Entry requirements

Algebra I.

Learning outcomes

On completion of the course, the student should be able to:

• give an account of important concepts and definitions in the theory of rings and fields;
• exemplify and interpret important concepts in specific cases;
• formulate important results and theorems covered by the course;
• describe the main features of the proofs of important theorems;
• use the theory, methods and techniques of the course to solve simple number theoretic problems and problems about rings and fields;
• present mathematical arguments to others.

Content

Number theory: Congruences, Euler's phi-function, Fermat's little theorem, linear congruences, the Chinese remainder theorem, the RSA algorithm.

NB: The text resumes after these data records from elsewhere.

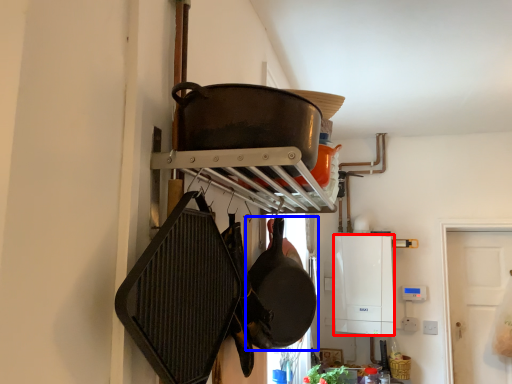
Question: Which object appears farthest to the camera in this image, appliance (highlighted by a red box) or frying pan (highlighted by a blue box)?

Choices:
 (A) appliance
 (B) frying pan

Answer: (A)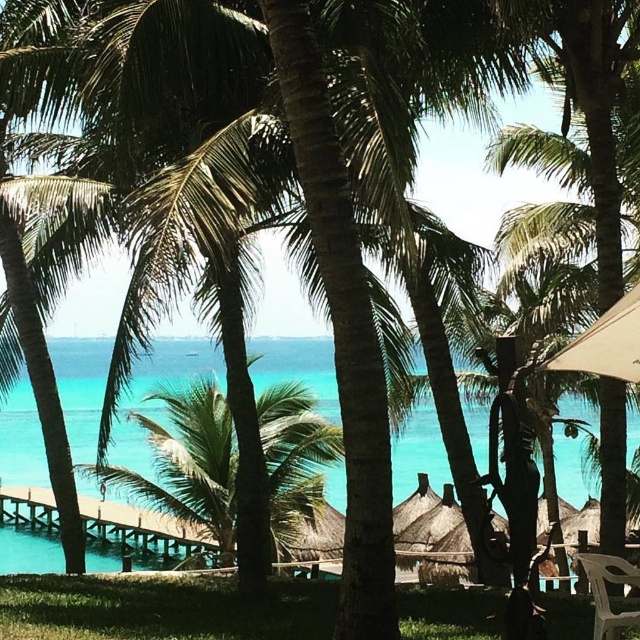
Question: Which point is closer to the camera?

An introduction to ring and field theory: Properties of addition and multiplication in Z, Q, R, Z[x] and C[x]. The ring and field concepts. Invertible elements and prime elements. Unique factorisation in Z and in K[x]. The Euclidean ring notion, unique factorisation and the ring Z[i] of Gaussian integers. Isomorphism, homomorphism, ideal, quotient field. The ring Z_n of integers modulo n. Examples of non-commutative rings.

Instruction

Lectures and problem solving sessions.

Assessment

Written (4 Credit Points) and oral (1 Credit points) examination.

If there are special reasons for doing so, an examiner may make an exception from the method of assessment indicated and allow a student to be assessed by another method. An example of special reasons might be a certificate regarding special pedagogical support from the disability coordinator of the university.